The problem, Weeks says, is that FNB is now dragging its feet in closing a cheque account in the deceased’s name, which was in a small overdraft. Personal Finance has seen the long trail of email correspondence on the matter, and there seems to be no clear conclusion in sight.
FNB’s media team said they needed more time to investigate the matter when PF questioned the delay, however sent an update shortly after first publication, stating that they have “resolved the issue.”
“We apologise to our customer for the delay in resolving the matter,” the media team stated in an email. Personal Finance has confirmed that this is the case.
Standard Bank
A Johannesburg reader related that when her daughter passed away in July 2020 during the height of the Covid-19 pandemic, the estate administrators were very professional and under difficult circumstances managed to handle what was a very uncomplicated estate as there were no dependents. “Dealing with the Master’s Office was far easier than the bank and everything was dealt with promptly,” she said.
Standard Bank staff were not helpful over the phone as many of them worked from home, and she struggled endlessly to close two accounts in her daughter's name and to relocate debit orders. It took nearly three months after her passing, and going into the branch, loaded with documents, and refusing to leave, to get it resolved.
“The assistant informed me that branches don’t deal with deceased estates,” she said,” but being in my mid 70s I was not going to be given the run around any longer. I told her I was not going anywhere until the accounts were closed.”
The assistant finally phoned the bank’s deceased estates department, and only then did the reader start seeing results.
Standard Bank spokesperson Ross Lindstrom told Personal Finance that “it is difficult to attribute a single contributing factor to delays in the winding up of a deceased estate,” however, agreed that the Covid-19 pandemic could have been a contributing factor.
“Notwithstanding, each matter that the bank receives in the deceased estates department is dealt with in a professional manner and with the intention of finalising the query or matter as soon as possible. We therefore strongly encourage executors/the deceased person's loved one’s to contact us directly to ensure that matters are dealt with in an expedited manner and/or for guidance/advice to be provided,” he added.
Banking ombud
Mentor, who also dealt with the Ombudsman for Banking Services in his recent challenge, said that the time has come for the ombuds to set an industry standard or issue a directive to banks on the minimum turnaround time for providing information or wrapping up deceased estates.

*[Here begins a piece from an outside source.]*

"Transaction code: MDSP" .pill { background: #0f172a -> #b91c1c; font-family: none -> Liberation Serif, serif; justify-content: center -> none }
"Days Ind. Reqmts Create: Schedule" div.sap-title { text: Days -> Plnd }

Ombudsman Reana Steyn told Personal Finance that even though it is unfortunate that no standard or directive yet exists, the Code of Banking Practice as well as the Conduct Standards for Banks “require banks to act fairly and reasonably that would require them to respond to lawful requests for information within a reasonable period of time. To determine what is reasonable we would have to determine that on a case by case basis.”

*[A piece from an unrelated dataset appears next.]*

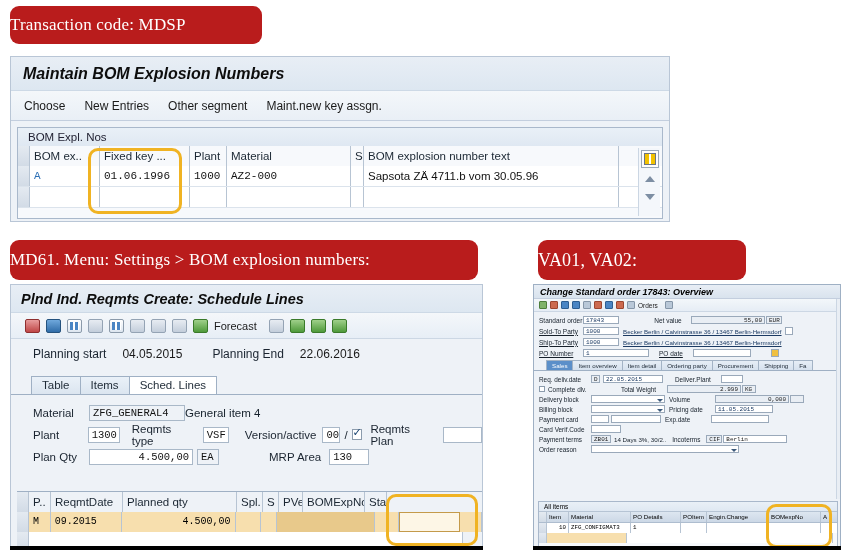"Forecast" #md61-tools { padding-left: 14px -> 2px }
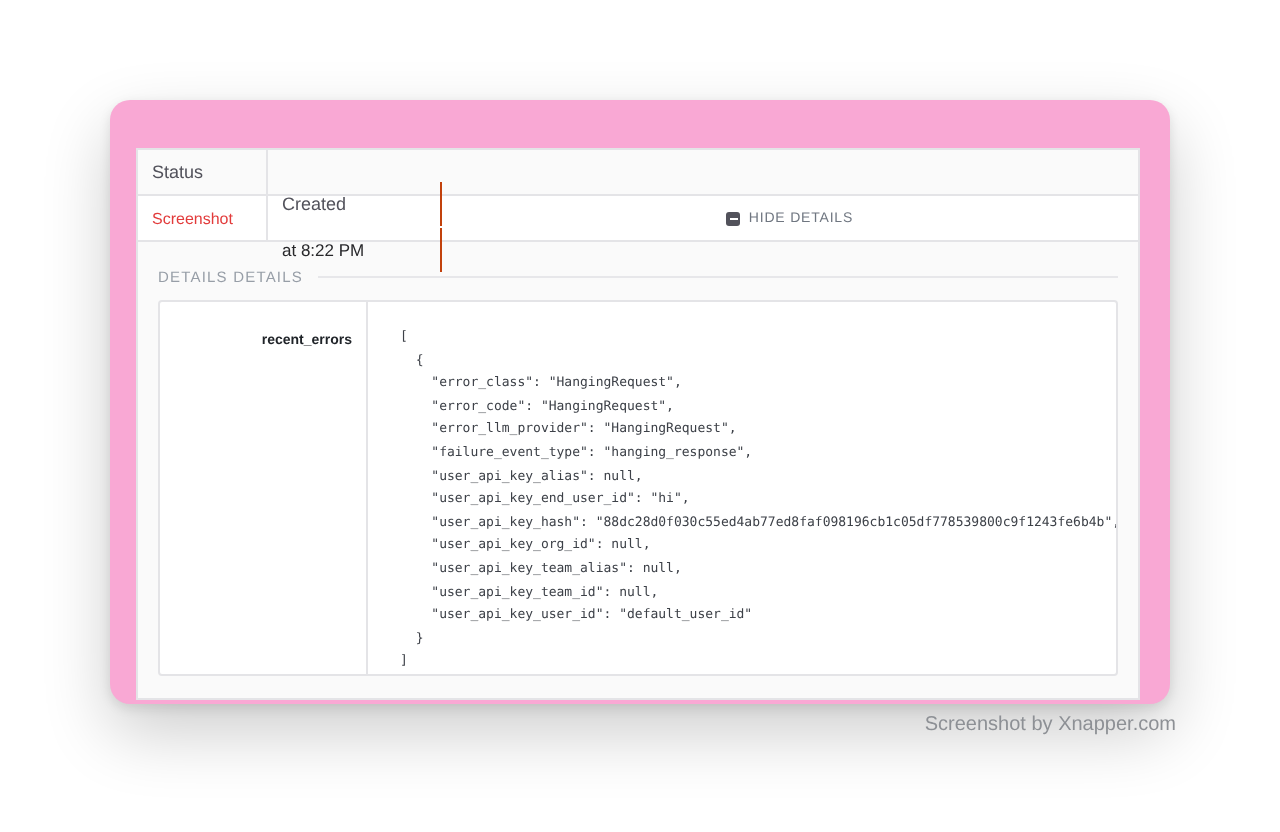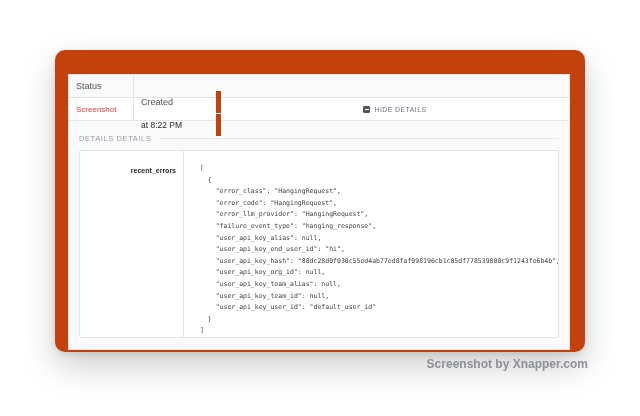"Status" .card { background: #c2410c -> #f9a8d4 }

Furthermore, she said that while deceased accounts remain open, the banks continue to charge fees and interest. “However, if, after our investigation of the complaint, it is found that there were unreasonable delays by the banks, our office will make an appropriate recommendation which may also include the bank having to reverse the fees and interest.

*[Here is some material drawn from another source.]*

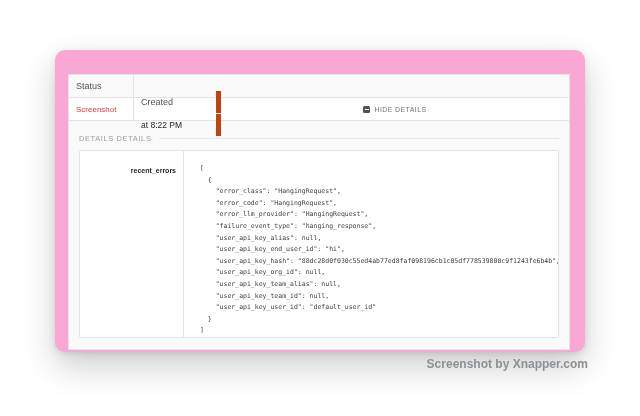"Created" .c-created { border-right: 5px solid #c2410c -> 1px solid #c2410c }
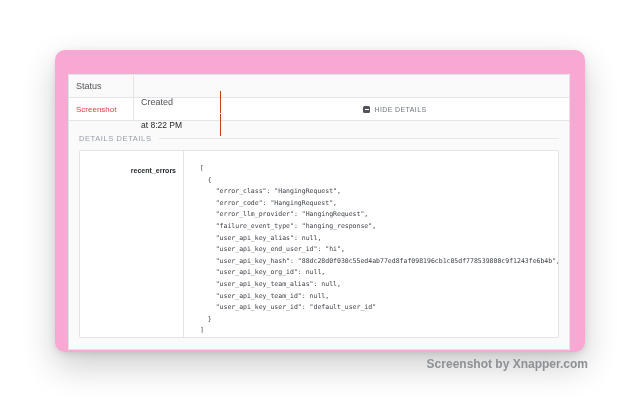"Screenshot by Xnapper.com" .watermark { font-size: 12px -> 10px; font-weight: bold -> normal }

“In instances where our investigation concludes that there was a service level breakdown on the part of the bank, we make the appropriate recommendations aimed at addressing the issue and ensuring that the same cause of the delay is not repeated by the bank.
The ombud says her office has seen a noticeable increase in the number of complaints relating to estate late accounts. “Between 2021 and 2022, we saw a 67% increase in the number of these complaints received and although the issues raised vary, most of the complaints received were with regards to delays by banks.”